[Start of Attachment]

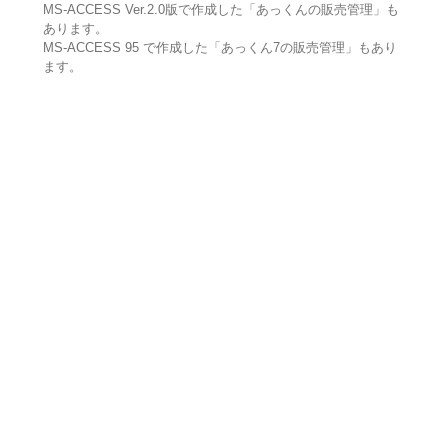
MS-ACCESS Ver.2.0版で作成した「あっくんの販売管理」も
あります。
MS-ACCESS 95 で作成した「あっくん7の販売管理」もあり
ます。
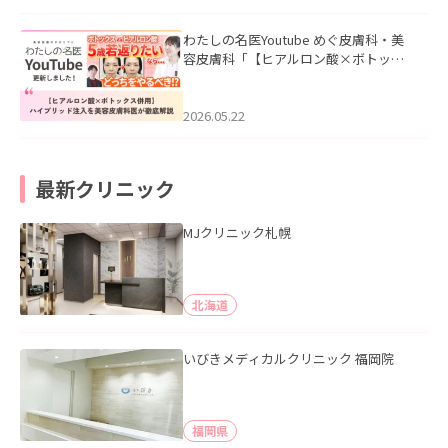
わたしの名医Youtube めぐ皮膚科・美
容皮膚科「【ヒアルロン酸×ボトック
ス併用】ハイブリッド注入を美容皮膚
科医が徹底解説」を公開いたしまし
た。
2026.05.22
最新クリニック
MJクリニック札幌
北海道
いびきメディカルクリニック 福岡院
福岡県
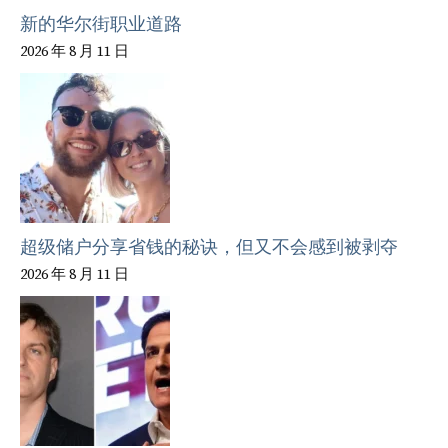
新的华尔街职业道路
2026 年 8 月 11 日
超级储户分享省钱的秘诀，但又不会感到被剥夺
2026 年 8 月 11 日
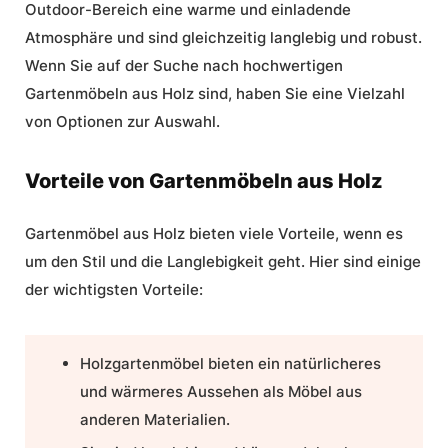
Outdoor-Bereich eine warme und einladende
Atmosphäre und sind gleichzeitig langlebig und robust.
Wenn Sie auf der Suche nach hochwertigen
Gartenmöbeln aus Holz sind, haben Sie eine Vielzahl
von Optionen zur Auswahl.
Vorteile von Gartenmöbeln aus Holz
Gartenmöbel aus Holz
bieten viele Vorteile, wenn es
um den Stil und die Langlebigkeit geht. Hier sind einige
der wichtigsten Vorteile:
Holzgartenmöbel bieten ein natürlicheres
und wärmeres Aussehen als Möbel aus
anderen Materialien.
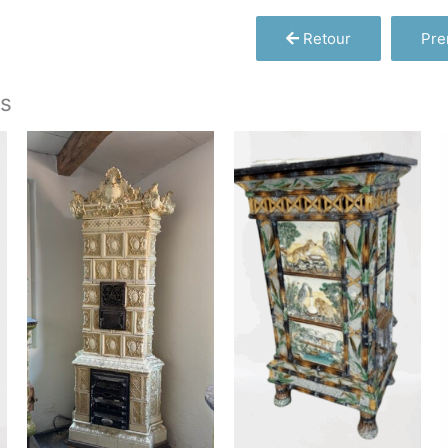
Retour
Pre
es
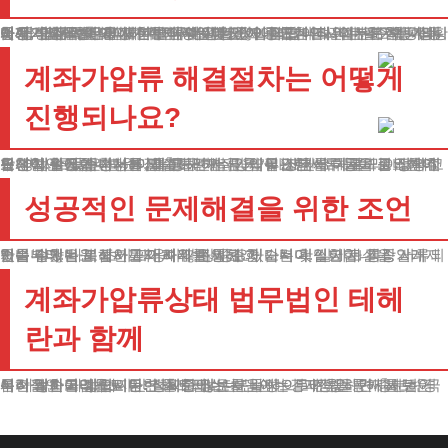
금융거래제한은 갑자기 이루어지는 것이 아닙니다. 대부분 수 차례의 연락과 독촉 후에 이루어지는데요.
계좌가압류상태에서는 급여나 생활비 입금도 어려워 매우 힘든 상황이 됩니다.
이런 상황을 벗어나기 위해서는 몇 가지 중요한 조건이 필요합니다.
첫째, 안정적이고 정기적인 수입이 있어야 합니다. 이는 최저생계비 이상의 소득을 의미하며, 직장인뿐만 아니라 개인사업자도 해당됩니다.
둘째, 현재 보유한 재산보다 빚이 더 많아야 합니다. 이는 주택, 자동차 등 모든 재산을 포함한 금액을 기준으로 합니다.
계좌가압류 해결절차는 어떻게
진행되나요?
우선 법원에 신청서를 제출하면서 금융거래제한 조치를 막아달라고 요청할 수 있습니다. 이를 통해 계좌가압류 상태를 해제하고 정상적인 경제활동이 가능해집니다.
구체적인 진행 순서를 말씀드리면, 먼저 필요한 서류들을 준비해야 합니다. 소득증빙서류, 재산관련서류, 채무관련서류 등이 필요한데요. 이 서류들은 법원마다 요구하는 양식이 조금씩 다르므로 정확한 확인이 필요합니다.
성공적인 문제해결을 위한 조언
저는 수많은 의뢰인들의 사례를 통해 한 가지 확실한 사실을 알게 되었습니다. 바로 초기 대응이 가장 중요하다는 것입니다. 통장거래제한을 당했다고 해서 포기하지 마세요.
법률 절차는 복잡하고 어려워 보일 수 있습니다. 실제로 각종 서류 준비부터 법원 심사까지 꽤 많은 시간과 노력이 필요합니다.
계좌가압류상태 법무법인 테헤
란과 함께
이런 절차를 밟으시는 분들 중에는 처음에는 두려움을 가지시는 경우가 많습니다. 하지만 정확한 정보를 바탕으로 진행하면 충분히 극복 가능한 과정입니다. 실제로 많은 분들이 이 과정을 통해 새로운 시작을 하고 계십니다.
특히 계좌가압류로 인한 스트레스는 단순히 경제적인 문제를 넘어 심리적인 어려움도 동반하게 됩니다.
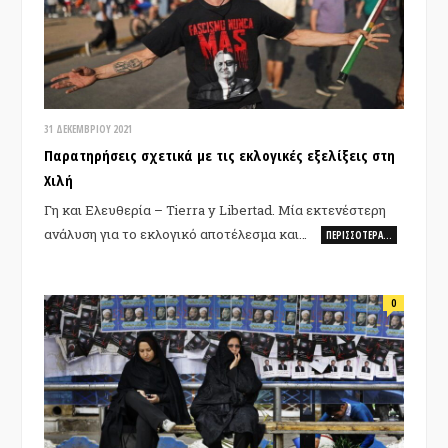
31 ΔΕΚΕΜΒΡΊΟΥ 2021
Παρατηρήσεις σχετικά με τις εκλογικές εξελίξεις στη
Χιλή
Γη και Ελευθερία – Tierra y Libertad. Μία εκτενέστερη
ανάλυση για το εκλογικό αποτέλεσμα και…
ΠΕΡΙΣΣΌΤΕΡΑ…
0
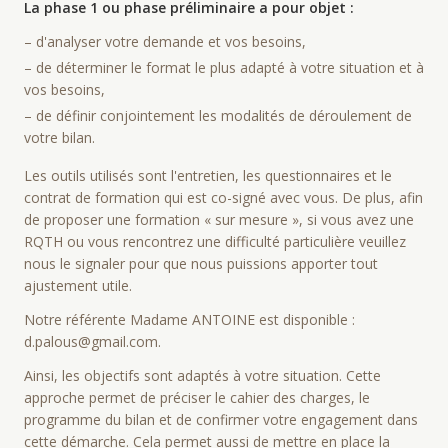
La phase 1 ou phase préliminaire a pour objet :
– d'analyser votre demande et vos besoins,
– de déterminer le format le plus adapté à votre situation et à
vos besoins,
– de définir conjointement les modalités de déroulement de
votre bilan.
Les outils utilisés sont l'entretien, les questionnaires et le
contrat de formation qui est co-signé avec vous. De plus, afin
de proposer une formation « sur mesure », si vous avez une
RQTH ou vous rencontrez une difficulté particulière veuillez
nous le signaler pour que nous puissions apporter tout
ajustement utile.
Notre référente Madame ANTOINE est disponible :
d.palous@gmail.com.
Ainsi, les objectifs sont adaptés à votre situation. Cette
approche permet de préciser le cahier des charges, le
programme du bilan et de confirmer votre engagement dans
cette démarche. Cela permet aussi de mettre en place la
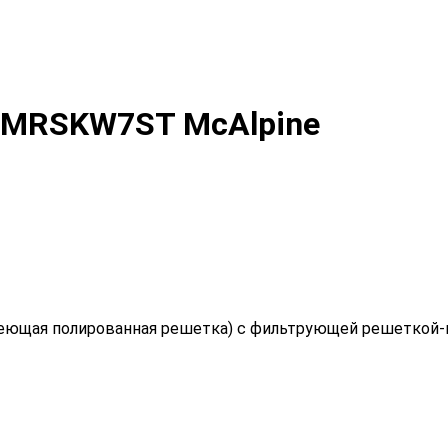
и MRSKW7ST McAlpine
ющая полированная решетка) с фильтрующей решеткой-про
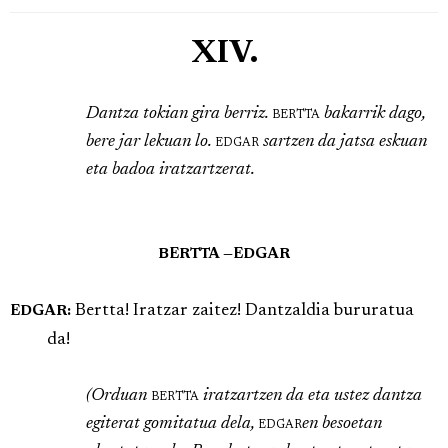
XIV.
Dantza tokian gira berriz.
bertta
bakarrik dago,
bere jar lekuan lo.
edgar
sartzen da jatsa eskuan
eta badoa iratzartzerat.
BERTTA —EDGAR
Bertta! Iratzar zaitez! Dantzaldia bururatua
EDGAR:
da!
(Orduan
bertta
iratzartzen da eta ustez dantza
egiterat gomitatua dela,
edgar
en besoetan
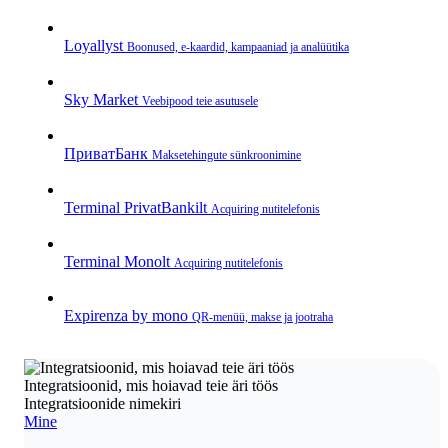
Loyallyst
Boonused, e‑kaardid, kampaaniad ja analüütika
Sky Market
Veebipood teie asutusele
ПриватБанк
Makse­tehingute sünkroonimine
Terminal PrivatBankilt
Acquiring nutitelefonis
Terminal Monolt
Acquiring nutitelefonis
Expirenza by mono
QR‑menüü, makse ja jootraha
Integratsioonid, mis hoiavad teie äri töös
Integratsioonide nimekiri
Mine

[End of Attachment]

Show each line from the listing above that contains the string "Terminal", treating uppercase and lowercase letters as different.

Terminal PrivatBankilt
Terminal Monolt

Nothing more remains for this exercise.